**What to work on**
**1)** Do the following statements agree with the forum thread about Blackpool? Answer yes or no for each, and quote the words that settle it. (a) The first poster used to watch the Blackpool Seagulls ice hockey at the ice rink as a teenager. (b) CyberRose's mate made the group go to Prague for his stag do. (c) The casino that davesgcr mentions offers free beer.
**2)** From the forum thread about Blackpool, quote the passage from "## CyberRose (Aug" up to and including "a night out?!".

Also thinking of going to see the hot ice show if I can, haven't been to the ice rink since I was a teenager and used to watch the Blackpool Seagulls ice hockey there


----------



## soulman (Jul 19, 2006)

pk said:
			
		

> I'd have thought that would have been right up your street.



Rest my acheing sides


----------



## CyberRose (Aug 8, 2006)

I went to Blackpool last saturday and if I'd wanted to go to a town full of uneducated, common, working class, uncultured, chavs I'd have gone for a cheaper night out in Worksop, unfortunately my chav mate likes to go to places just to get drunk. It's as if it's got some kind of special status for him, to get drunk in certain places where UK Uncovered says it's cool to get pissed in. Incidently he made us go to Prague for his stag do  I've never been so ashamed in my life  At least in Blackpool we were surrounded by like minded yobbos!

Humph, can anybody reccommend me any good middle class places to go for a night out?!


----------



## davesgcr (Aug 17, 2006)

Chemist shops on the front that sell condoms / cheap fags and hangover cures ...got the market sussed  

and a casino that offers free tea ......

(Human keypoint data)

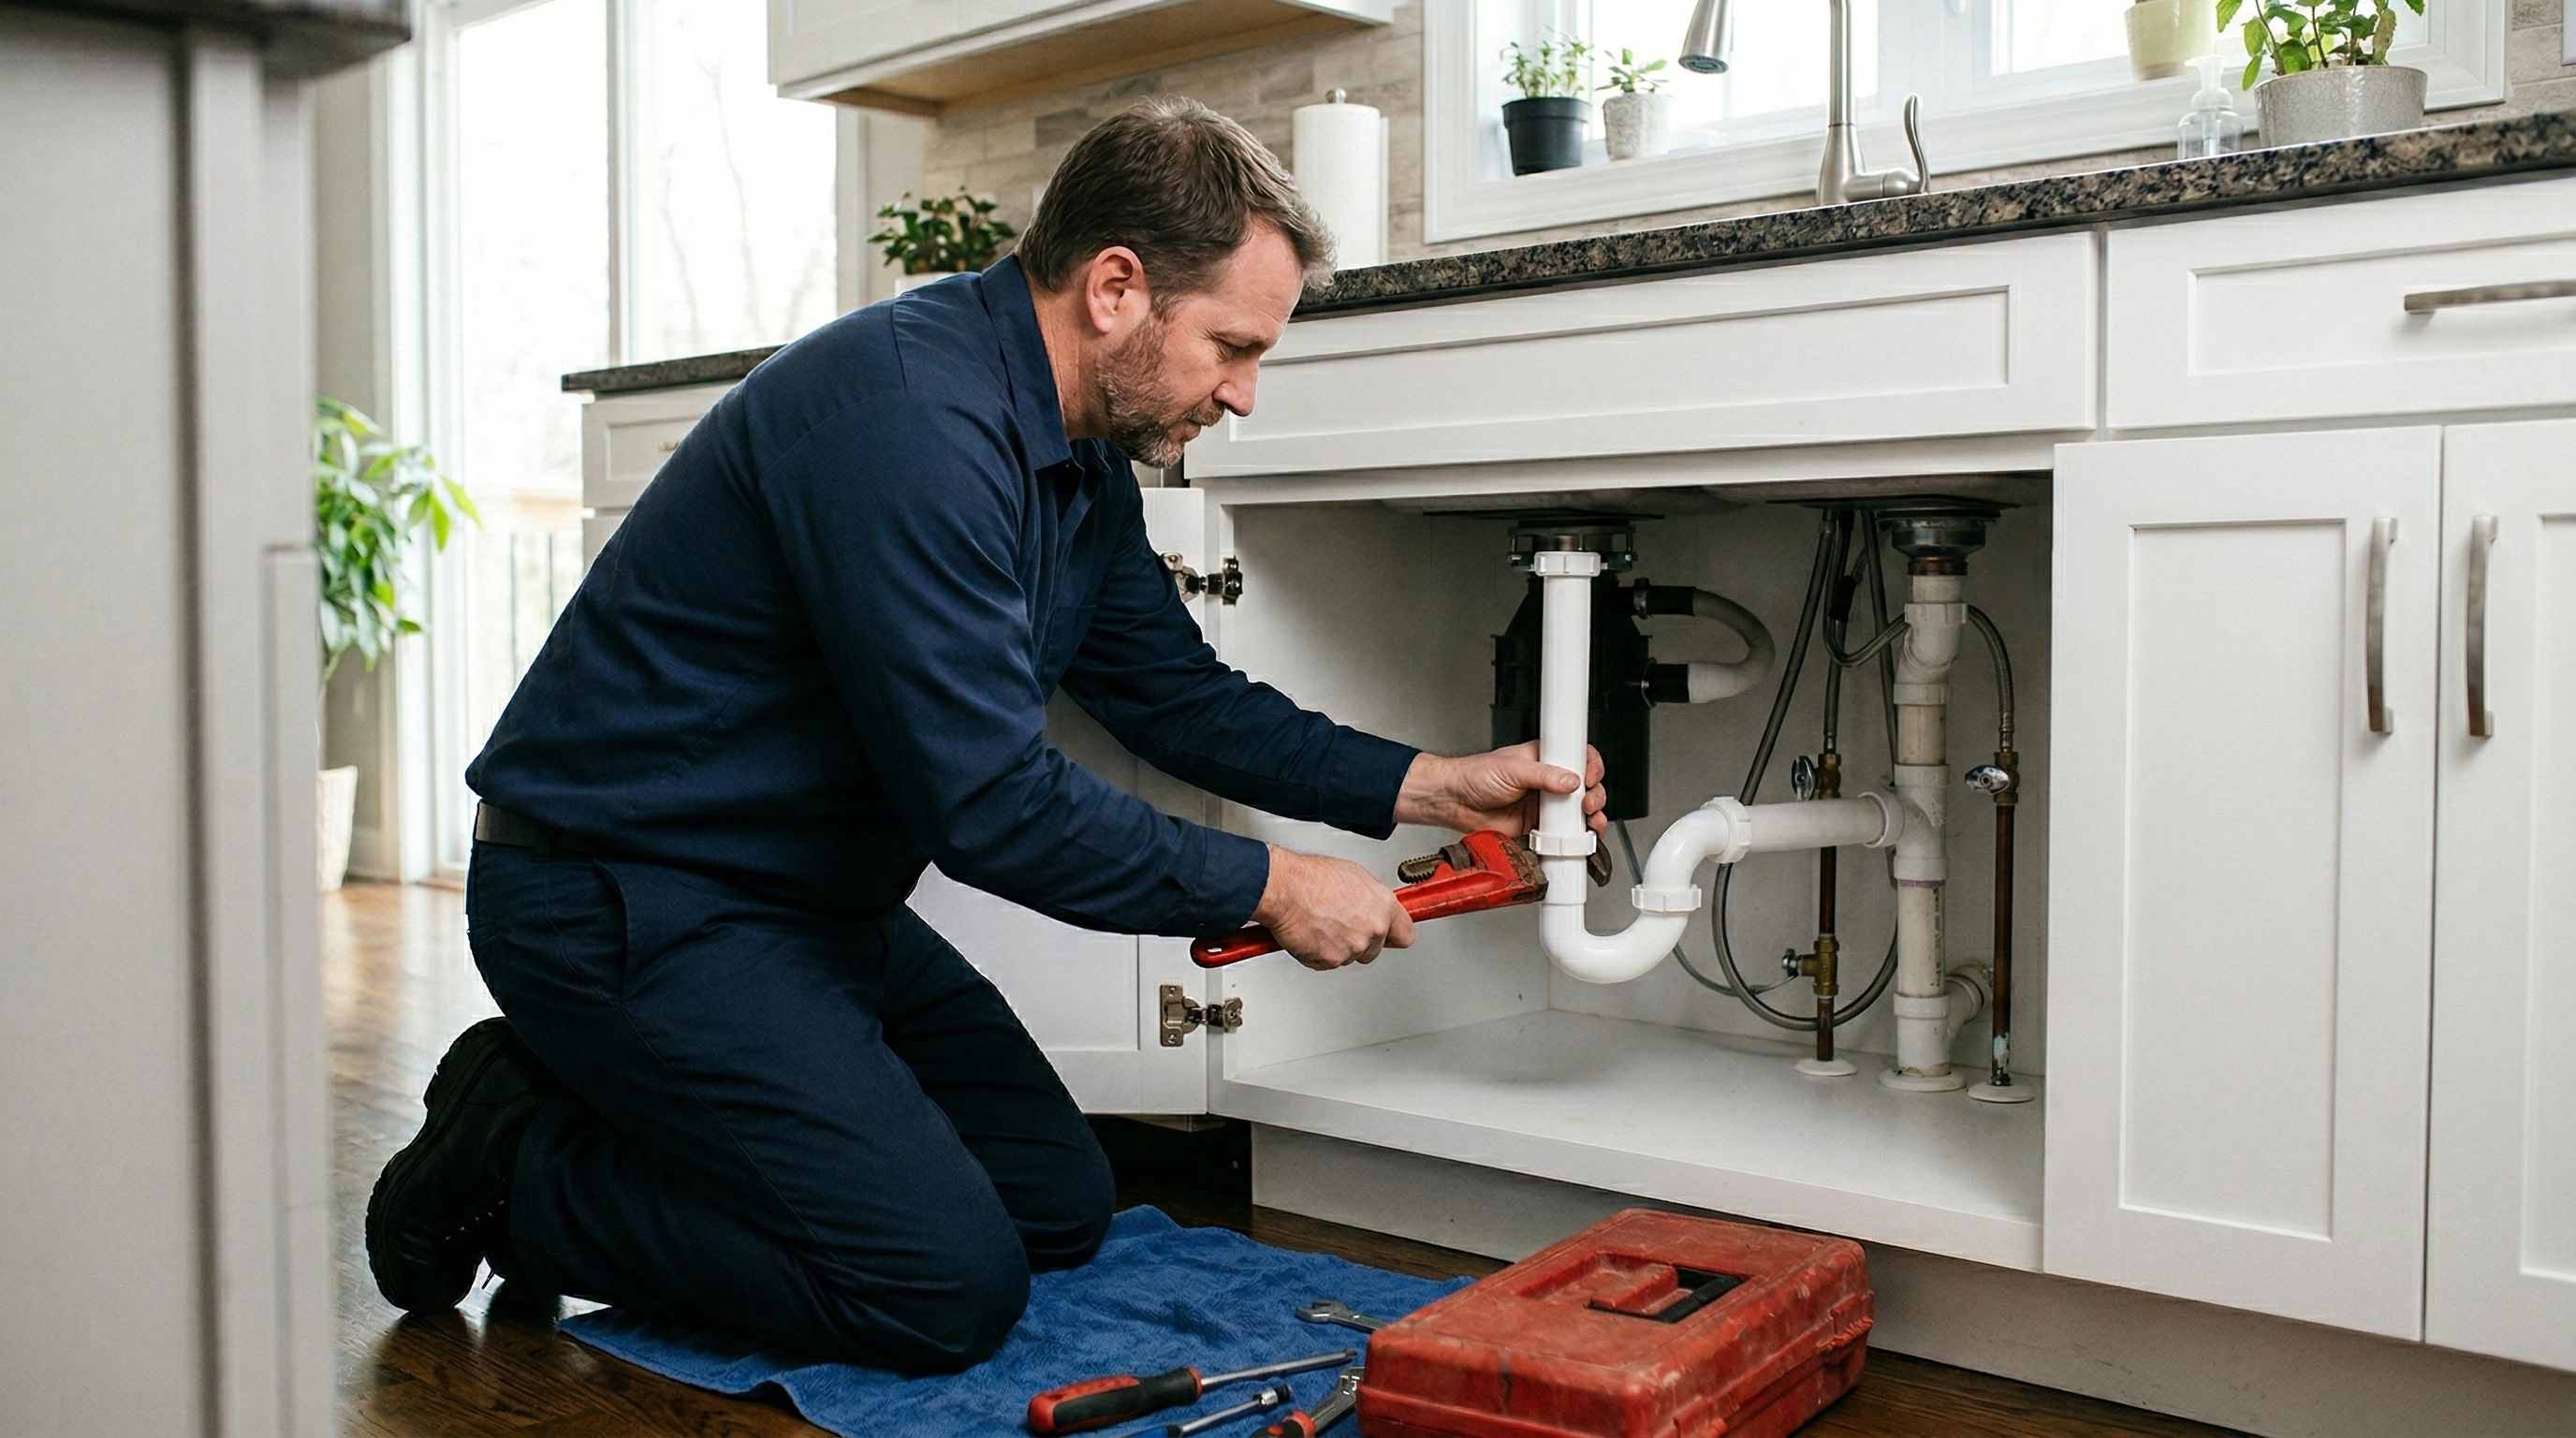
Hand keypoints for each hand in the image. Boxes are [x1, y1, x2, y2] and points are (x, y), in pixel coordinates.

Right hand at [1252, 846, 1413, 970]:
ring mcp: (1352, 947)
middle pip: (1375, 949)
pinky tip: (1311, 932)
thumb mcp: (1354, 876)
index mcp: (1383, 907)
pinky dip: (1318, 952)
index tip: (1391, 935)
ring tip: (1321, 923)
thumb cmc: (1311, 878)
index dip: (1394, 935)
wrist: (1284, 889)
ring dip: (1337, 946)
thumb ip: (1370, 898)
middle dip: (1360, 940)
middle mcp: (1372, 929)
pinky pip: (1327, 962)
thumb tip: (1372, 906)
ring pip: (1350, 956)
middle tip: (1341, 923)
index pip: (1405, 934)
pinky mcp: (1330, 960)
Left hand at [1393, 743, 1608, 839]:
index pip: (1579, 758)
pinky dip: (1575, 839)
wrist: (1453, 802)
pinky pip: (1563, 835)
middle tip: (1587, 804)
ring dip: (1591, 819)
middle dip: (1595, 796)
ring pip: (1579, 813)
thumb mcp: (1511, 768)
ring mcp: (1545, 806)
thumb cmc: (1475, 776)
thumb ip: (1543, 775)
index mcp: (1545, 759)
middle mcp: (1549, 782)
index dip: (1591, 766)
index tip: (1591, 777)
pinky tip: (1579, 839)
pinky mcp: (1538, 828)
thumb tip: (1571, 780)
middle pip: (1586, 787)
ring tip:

**Solutions per task**
**1)**
(a) Yes: "haven't been to the ice rink since I was a teenager and used to watch the Blackpool Seagulls ice hockey there"
(b) Yes: "Incidently he made us go to Prague for his stag do"
(c) No: "a casino that offers free tea"

**2)**
## CyberRose (Aug 8, 2006)

I went to Blackpool last saturday and if I'd wanted to go to a town full of uneducated, common, working class, uncultured, chavs I'd have gone for a cheaper night out in Worksop, unfortunately my chav mate likes to go to places just to get drunk. It's as if it's got some kind of special status for him, to get drunk in certain places where UK Uncovered says it's cool to get pissed in. Incidently he made us go to Prague for his stag do  I've never been so ashamed in my life  At least in Blackpool we were surrounded by like minded yobbos!

Humph, can anybody reccommend me any good middle class places to go for a night out?!